9. A blockchain-based digital certificate shield anomaly detection device, characterized in that, The device includes: An anomaly self-check module is used to monitor and automatically repair anomalies in the digital certificate shield based on the screen image of the digital certificate shield through a pre-trained convolutional neural network, and obtain self-check status information. The information writing module is used to write the context information of the digital certificate shield and the self-test status information into the blockchain based on a de-identification and compression strategy; and An anomaly response module is used to perform anomaly risk assessment on the digital certificate shield based on the self-inspection status information and the context information through the smart contract of the blockchain, obtain a risk score result, and perform risk response control on the digital certificate shield according to the risk score result.
10. An electronic device, comprising: One or more processors; Memory, used to store one or more computer programs.

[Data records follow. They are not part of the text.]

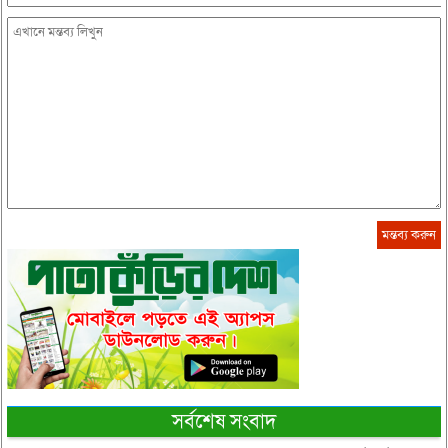
সর্বশেষ সংবাদ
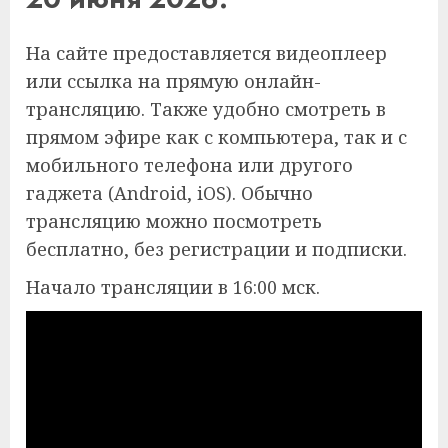
На сайте предоставляется видеоплеер
или ссылка на прямую онлайн-
трансляцию. Также удобно смотреть в
прямом эфире как с компьютера, так и с
мобильного телефона или другого
гаджета (Android, iOS). Обычно
трансляцию можно посмотреть
бесплатно, без регистрации и подписки.
Начало трансляции в 16:00 мск.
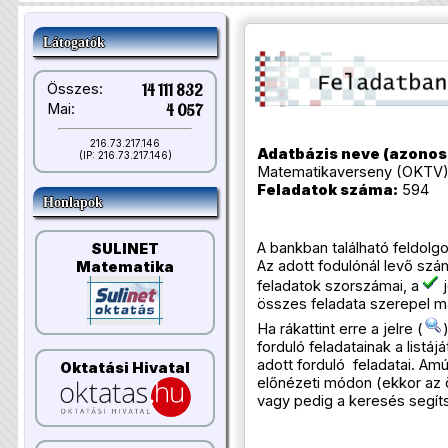
Látogatók
Összes:
14 111 832
Mai:
4 057
216.73.217.146
Adatbázis neve (azonosí
(IP: 216.73.217.146)
Matematikaverseny (OKTV
Feladatok száma:
594
Honlapok
A bankban található feldolgozo
SULINET
Az adott fodulónál levő szá
Matematika
feladatok szorszámai, a
j
összes feladata szerepel m
Ha rákattint erre a jelre (
forduló feladatainak a listáj
adott forduló feladatai. Am
Oktatási Hivatal
előnézeti módon (ekkor az
vagy pedig a keresés segít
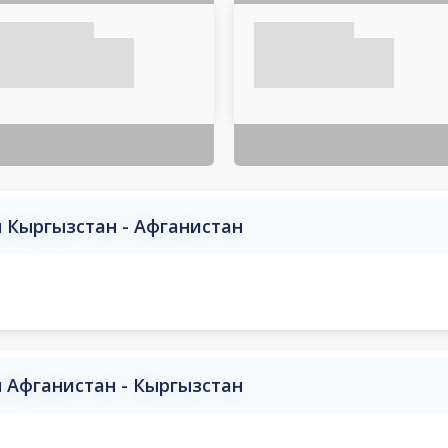
 Кыргызстан - Афганистан
 Афганистан - Кыргызстан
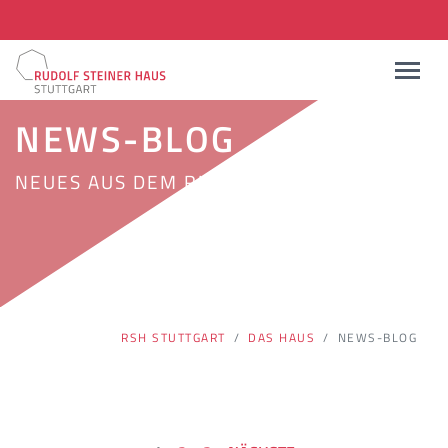
NEWS-BLOG
NEUES AUS DEM RUDOLF STEINER HAUS
RSH STUTTGART
DAS HAUS
NEWS-BLOG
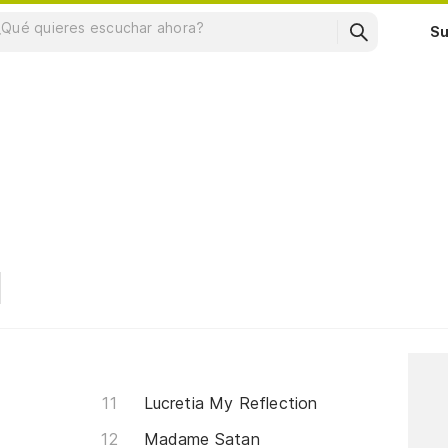
Su
Lucretia My Reflection
Madame Satan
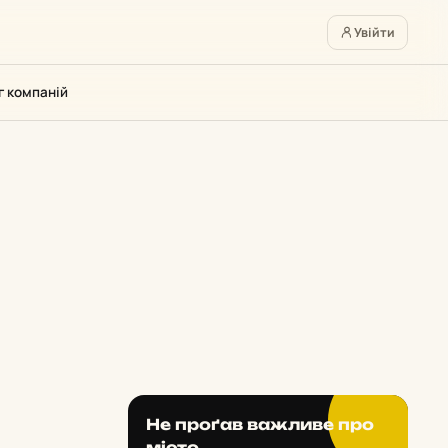
Увійти
г компаній
Не проґав важливе про
місто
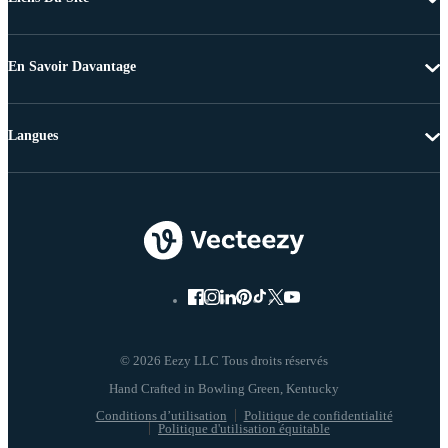
En Savoir Davantage
Langues
© 2026 Eezy LLC Tous droits réservés
Conditions d’utilisation
Politique de confidentialité
Politique d'utilisation équitable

The characteristic feature is that the one or more processors execute the one or more computer programs to implement the steps of the method according to any one of claims 1 to 8.
11. A computer-readable storage medium having a computer program or instructions stored thereon, characterized in that, When the computer program or instructions are executed by a processor, they implement the steps of the method according to any one of claims 1 to 8.
12. A computer program product, comprising a computer program or instructions, characterized in that, When the computer program or instructions are executed by a processor, they implement the steps of the method according to any one of claims 1 to 8.